Pradeep Kumar, practice head for “Marketing Mix Modeling” at Draftfcb and colleague of mine, referred me to a very interesting and surprisingly old article about “Decision Calculus” by John Little. “Decision calculus” describes a methodology that combines statistical analysis with expert opinion to solve a particular problem, primarily in marketing. John Little introduced this concept first in 1970 when he tried to develop an approach to get managers more involved in analytically derived decision making. The AMA dictionary defines “Decision calculus” as…:
“…the quantitative models of a process that are calibrated by examining subjective judgments about outcomes of the process (e.g., market share or sales of a firm) under a variety of hypothetical scenarios (e.g., advertising spending level, promotion expenditures). Once the model linking process outcomes to marketing decision variables has been calibrated, it is possible to derive an optimal marketing recommendation”.
Over the last 40 years, these attempts to stronger formalize the expertise and human knowledge of managers into analytically derived decision has had as many supporters as opponents. I think that something is lost in this quite often heated debate. Pradeep Kumar says it best when he says: “Understanding is more important than predicting”.

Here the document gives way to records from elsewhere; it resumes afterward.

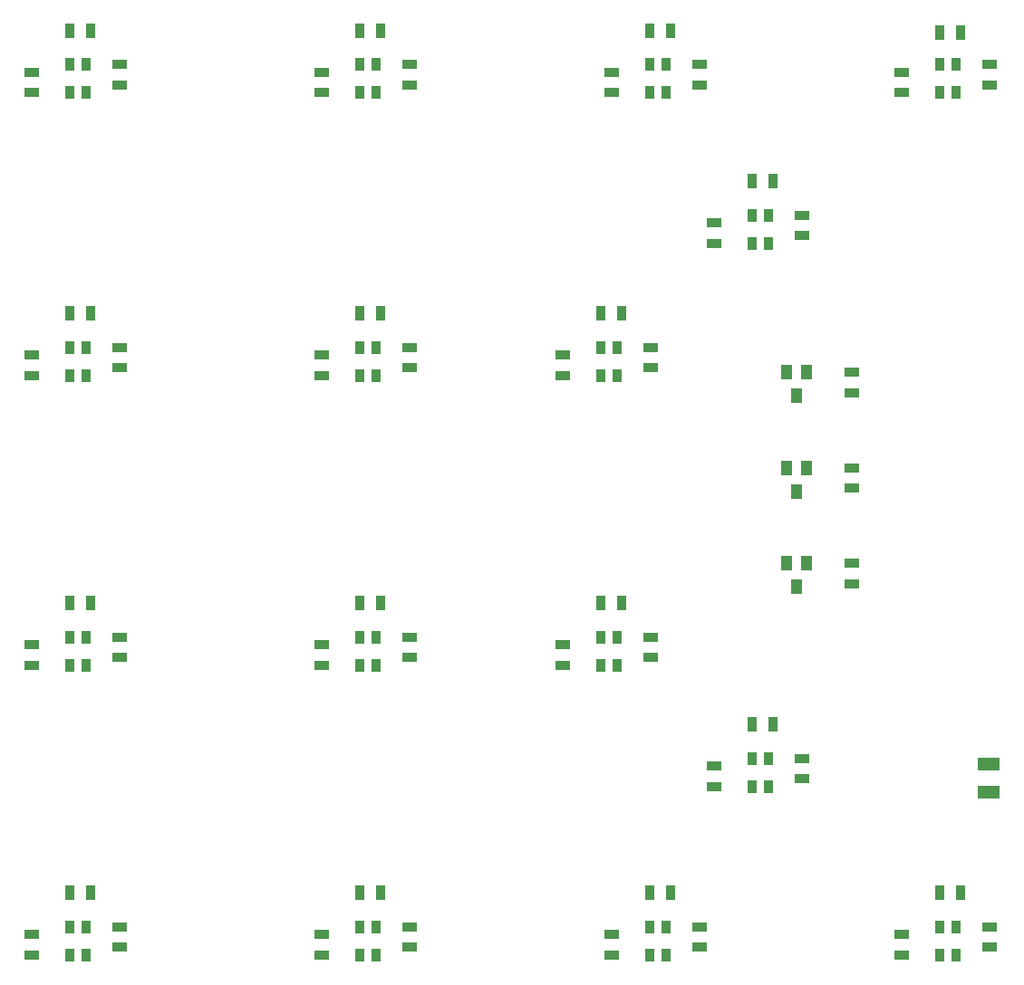
<source format=gtp>
G04*
G04 #@! TF.GenerationSoftware,Altium Limited,Altium Designer,20.1.11 (218)*
G04*
G04 Layer_Color=8421504*
%FSAX25Y25*%
%MOIN*%
G70*
G04*
G04 #@! TF.SameCoordinates,36D762F2-7D11-4B17-9C95-3B267CE7B041*
G04*
G04*
G04 #@! TF.FilePolarity,Positive*
G04*
G01*
G75*
%ADD15R,0.08000X0.04500*%
%ADD16R,0.03543X0.04724*%
%ADD17R,0.05433X0.03622*%
%ADD18R,0.03937X0.05512*%
%ADD19R,0.03622X0.05433*%
D15*
X0370000Y-0289750D02*
D03*
Y-0300250D02*
D03*
D16*
X0357904Y-0349783D02*
D03*
X0352096D02*
D03*
X0357904Y-0360216D02*
D03*
X0352096D02*
D03*
X0251237Y-0349783D02*
D03*
X0245430D02*
D03*
X0251237Y-0360216D02*
D03*
X0245430D02*
D03*
X0144570Y-0349783D02*
D03*
X0138763D02*
D03*
X0144570Y-0360216D02*
D03*
X0138763D02*
D03*
X0037904Y-0349783D02*
D03*
X0032096D02*
D03*
X0037904Y-0360216D02*
D03*
X0032096D02*
D03*
X0288903Y-0287784D02*
D03*
X0283096D02*
D03*
X0288903Y-0298217D02*
D03*
X0283096D02*
D03*
X0233237Y-0243117D02*
D03*
X0227430D02*
D03*
X0233237Y-0253550D02*
D03*
X0227430D02*
D03*
X0144570Y-0243117D02*
D03*
X0138763D02*
D03*
X0144570Y-0253550D02*
D03*
X0138763D02*
D03*
X0037904Y-0243117D02*
D03*
X0032096D02*
D03*
X0037904Y-0253550D02*
D03*
X0032096D02*
D03*
X0288903Y-0087783D02*
D03*
X0283096D02*
D03*
X0288903Y-0098216D02*
D03*
X0283096D02*
D03*
X0233237Y-0136450D02*
D03*
X0227430D02*
D03*
X0233237Y-0146883D02*
D03*
X0227430D02*
D03*
X0144570Y-0136450D02*
D03*
X0138763D02*
D03*
X0144570Y-0146883D02*
D03*
X0138763D02*
D03*
X0037904Y-0136450D02*
D03*
X0032096D02*
D03*
X0037904Y-0146883D02*
D03*
X0032096D02*
D03*
X0357904Y-0032283D02*
D03*
X0352096D02*
D03*
X0357904Y-0042717D02*
D03*
X0352096D02*
D03*
X0251237Y-0032283D02*
D03*
X0245430D02*
D03*
X0251237Y-0042717D02*
D03*
X0245430D02*
D03*
X0144570Y-0032283D02*
D03*
X0138763D02*
D03*
X0144570Y-0042717D02*
D03*
X0138763D02*
D03*
X0037904Y-0032283D02*
D03*
X0032096D02*
D03*
X0037904Y-0042717D02*
D03*
X0032096D02*
D03*
D17*
X0319500Y-0180854D02*
D03*
Y-0188374D02*
D03*
Y-0216039D02*
D03*
Y-0223559D02*
D03*
Y-0145669D02*
D03*
Y-0153189D02*
D03*
X0269000Y-0290697D02*
D03*
Y-0298217D02*
D03*
X0301404Y-0287784D02*
D03*
Y-0295303D02*
D03*
X0269000Y-0090697D02*
D03*
Y-0098216D02*
D03*
X0301404Y-0095303D02*
D03*
Y-0087783D02*
D03*
X0050404Y-0032283D02*
D03*
Y-0039803D02*
D03*
X0157070Y-0032283D02*
D03*
Y-0039803D02*
D03*
X0263737Y-0032283D02*
D03*
Y-0039803D02*
D03*
X0370404Y-0032283D02*
D03*
Y-0039803D02*
D03*
X0124667Y-0035197D02*
D03*
Y-0042717D02*
D03*
X0018000Y-0146883D02*
D03*
Y-0139364D02*
D03*
X0124667Y-0146883D02*
D03*
Y-0139364D02*
D03*
X0213333D02*
D03*
Y-0146883D02*
D03*
X0370404Y-0357303D02*
D03*
Y-0349783D02*
D03*
X0338000Y-0360216D02*
D03*
Y-0352697D02*
D03*
X0157070Y-0357303D02*
D03*
Y-0349783D02*
D03*
X0124667Y-0360216D02*
D03*
Y-0352697D02*
D03*
X0050404Y-0349783D02*
D03*
Y-0357303D02*
D03*
X0018000Y-0360216D02*
D03*
Y-0352697D02*
D03*
X0245737Y-0250637D02*
D03*
Y-0243117D02*
D03*
X0213333Y-0253550D02*
D03*
Y-0246030D02*
D03*
X0157070Y-0250637D02*
D03*
Y-0243117D02*
D03*
X0124667Y-0253550D02*
D03*
Y-0246030D02*
D03*
X0050404Y-0243117D02*
D03*
Y-0250637D02*
D03*
X0018000Y-0253550D02*
D03*
Y-0246030D02*
D03*
X0245737Y-0143970D02*
D03*
Y-0136450D02*
D03*
X0050404Y-0143970D02*
D03*
Y-0136450D02*
D03*
X0157070Y-0143970D02*
D03*
Y-0136450D02*
D03*
X0263737Y-0349783D02*
D03*
Y-0357303D02*
D03*
X0231333Y-0352697D02*
D03*
Y-0360216D02*
D03*
X0338000Y-0035197D02*
D03*
Y-0042717D02*
D03*
X0231333Y-0035197D02*
D03*
Y-0042717D02*
D03*
X0018000Y-0035197D02*
D03*
Y-0042717D02*
D03*
D18*
X0299328Y-0189516D02*
D03*
X0295588Y-0180854D02*
D03*
X0303068D02*
D03*
X0299328Y-0224701D02*
D03*
X0303068Y-0216039D02*
D03*
X0295588D02*
D03*
X0303068Y-0145669D02*
D03*
X0295588D02*
D03*
X0299328Y-0154331D02*
D03*
D19*
X0283096Y-0275284D02*
D03*
X0290616D02*
D03*
X0283096Y-0075283D02*
D03*
X0290616D02*
D03*
X0352096Y-0337283D02*
D03*
X0359616D02*
D03*
X0252949D02*
D03*
X0245430D02*
D03*
X0146283D02*
D03*
X0138763D02*
D03*
X0039616D02*
D03*
X0032096D02*
D03*
X0234949Y-0230617D02*
D03*
X0227430D02*
D03*
X0146283D02*
D03*
X0138763D02*
D03*
X0039616D02*
D03*
X0032096D02*
D03*
X0227430Y-0123950D02*
D03*
X0234949D02*
D03*
X0146283D02*
D03*
X0138763D02*
D03*
X0032096D02*
D03*
X0039616D02*
D03*
X0359616Y-0020500D02*
D03*
X0352096D02*
D03*
X0245430Y-0019783D02*
D03*
X0252950D02*
D03*
X0146283D02*
D03*
X0138763D02*
D03*
X0039616D02*
D03*
X0032096D02*
D03*
M02*

</source>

The underlying genesis of “Decision Calculus” resides in the desire to not necessarily create the most perfect analytical model but to build model based processes and systems that get used more often. Too often statisticians try to build more and more perfect mathematical models that are then used by analytical ignorant managers to the detriment of smart decisions in a fast changing business environment. The better approach might be to invest more time in building potentially less complex models but incorporating the user’s expertise on the path of solving a particular problem. The question of how much do I need to invest in marketing programs for a particular new product launch could be dealt with purely academically and mathematically by using the most sophisticated analytics. Or it can combine analytically derived insights with the heuristically based and incorporated insights of the expert and ultimately budget responsible marketing manager.
Over the last years data visualization has been the key application to “democratize” data. Now, we might be at the point of “democratizing” more complex statistical models. Visualization only get us so far, since marketers can use dashboards and visualized models without understanding the real foundation and strong limitations that any analytical derived model has. The concept of “Decision Calculus” continues to show tremendous promise, even 40 years after its birth. We will need to continue utilizing and expanding it in real life situations to improve its impact and define better rules for its successful application.